> [Aufgaben]:
1. Beantworte bitte diese Fragen zum Text über das Verstummen beim Sprechen einer neuen Sprache:
(a) Welche dritte Aufgabe kommt dazu, wenn jemand auf deine Antwort wartet?
(b) Wann kommen die Wörter dem Text zufolge doch noch?
(c) Was sollst du in deiner Zielsprache sagen, damit der Druck abfällt?
2. Setze den Text über das Verstummen beim Sprechen einer neuen Sprache nach seinem letzten Satz fort.

> [Lesetext]:
• • • •

Du lernst seit Monaten. Jemand stellt dir eine einfache Frage und es kommt nichts. Das ist kein Zeichen dafür, dass du nichts gelernt hast — es ist etwas Vorhersehbares, das fast allen passiert, und es hat eine konkrete Ursache.
Deine Aufmerksamkeit macht zwei Dinge gleichzeitig
Einen Satz in einer neuen Sprache zu verstehen belegt fast dein ganzes Arbeitsgedächtnis. Eine Antwort zu formulieren belegt den Rest. Wartet jemand, kommt eine dritte Aufgabe dazu: zu beobachten, wie du wirkst. Etwas muss weichen. Deshalb kommen die Wörter fünf Minuten später, auf dem Weg nach Hause. Der Druck ist weg und die Kapazität kehrt zurück.
Stille fühlt sich für dich länger an als für die anderen
Eine Pause von zwei Sekunden wirkt endlos, wenn du derjenige bist, der sucht. Für dein Gegenüber ist sie kaum wahrnehmbar. Die meisten Lernenden hetzen und stolpern, um eine Lücke zu füllen, die sonst niemand bemerkt hat. Erlaube dir die Pause. Sag das Äquivalent von „einen Moment“ in deiner Zielsprache, und der Druck fällt sofort ab.

• • • •

> [Vorliegende Einträge]:
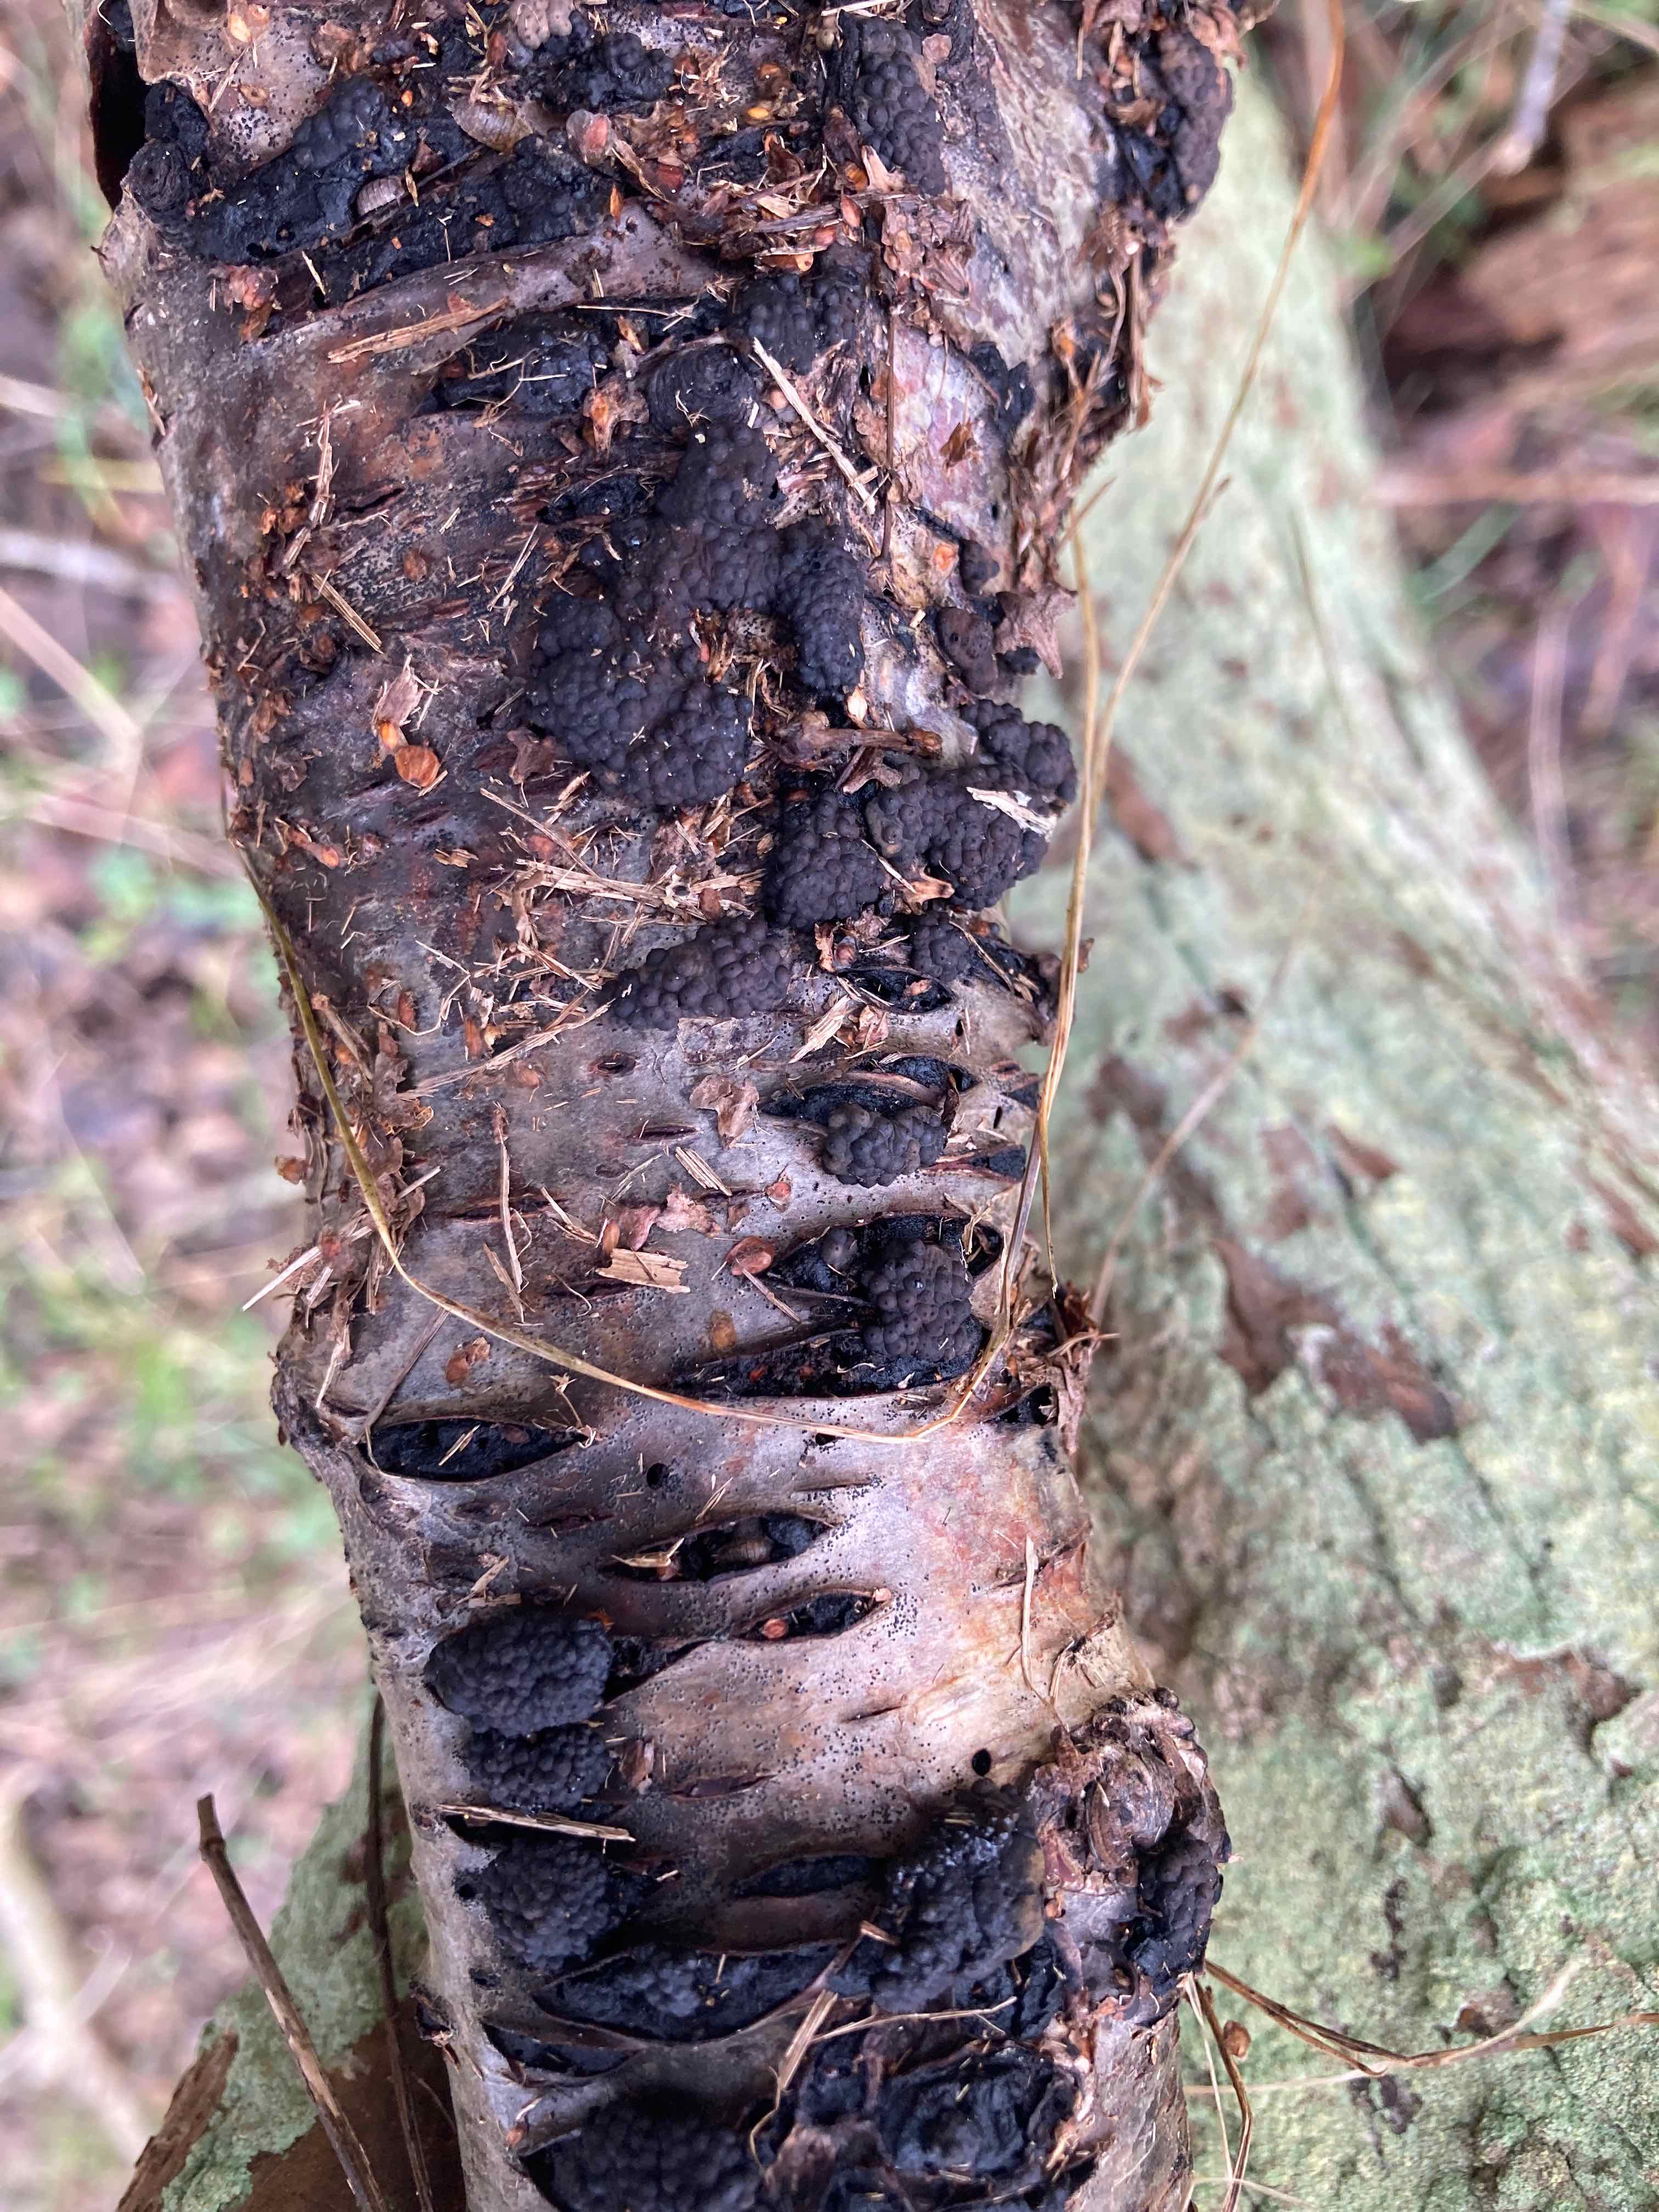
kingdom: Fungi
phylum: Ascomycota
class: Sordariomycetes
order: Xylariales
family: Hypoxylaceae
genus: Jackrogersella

• • • •

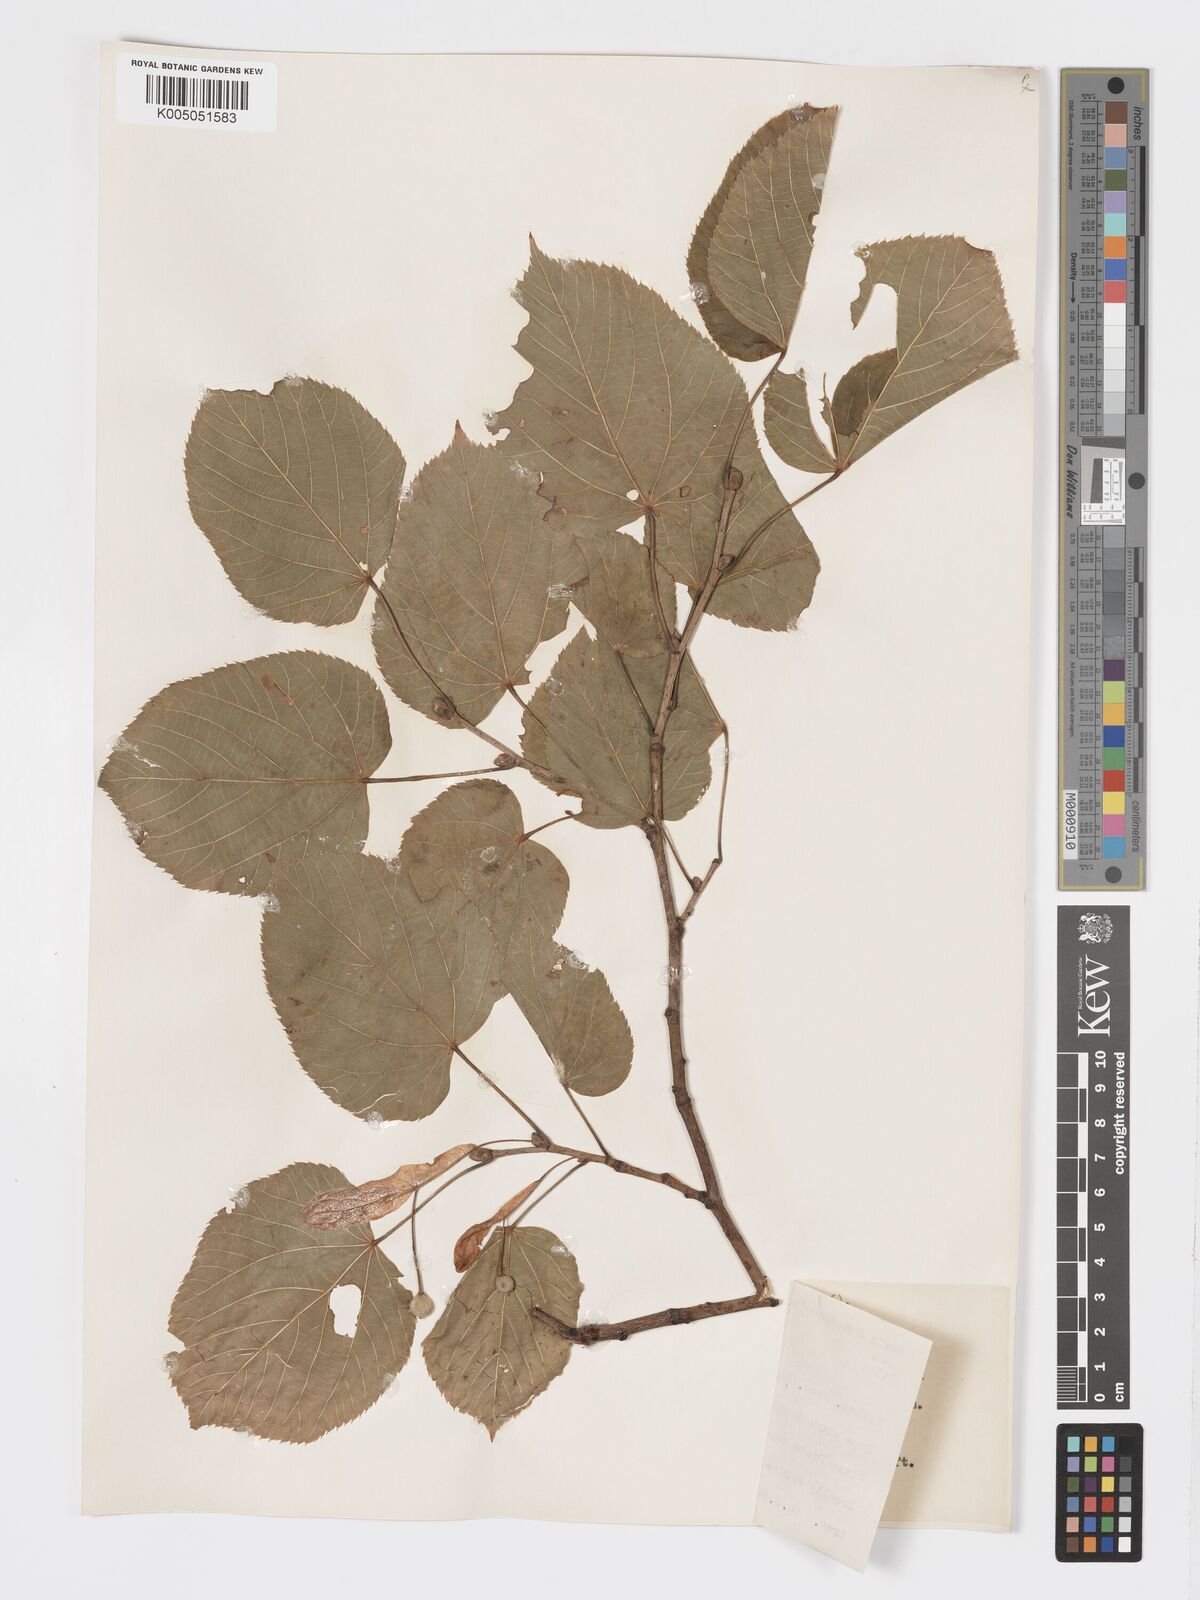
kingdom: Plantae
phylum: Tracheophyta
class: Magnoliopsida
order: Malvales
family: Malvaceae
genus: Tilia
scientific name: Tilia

• • • •

> [Antworten]:
1.
(a) Zu beobachten, wie du wirkst.
(b) Fünf Minuten später, auf dem Weg nach Hause.
(c) Das Äquivalent von „einen Moment“.

2.
Nur Wiederholung unter Druck hilft wirklich
Stilles Üben probt nie das, was tatsächlich versagt. Du musst sprechen, während jemand wartet — oft genug, bis es nicht mehr als Bedrohung ankommt. Genau dafür ist ein Tutor da, mit dem du zu jeder Stunde reden kannst: Hunderte risikoarme Wiederholungen, ohne Publikum und ohne Rechnung.
Rechne damit, dass sich die ersten Gespräche unangenehm anfühlen. Beim fünften wirst du merken, dass du Sätze beendest, die du früher abgebrochen hättest.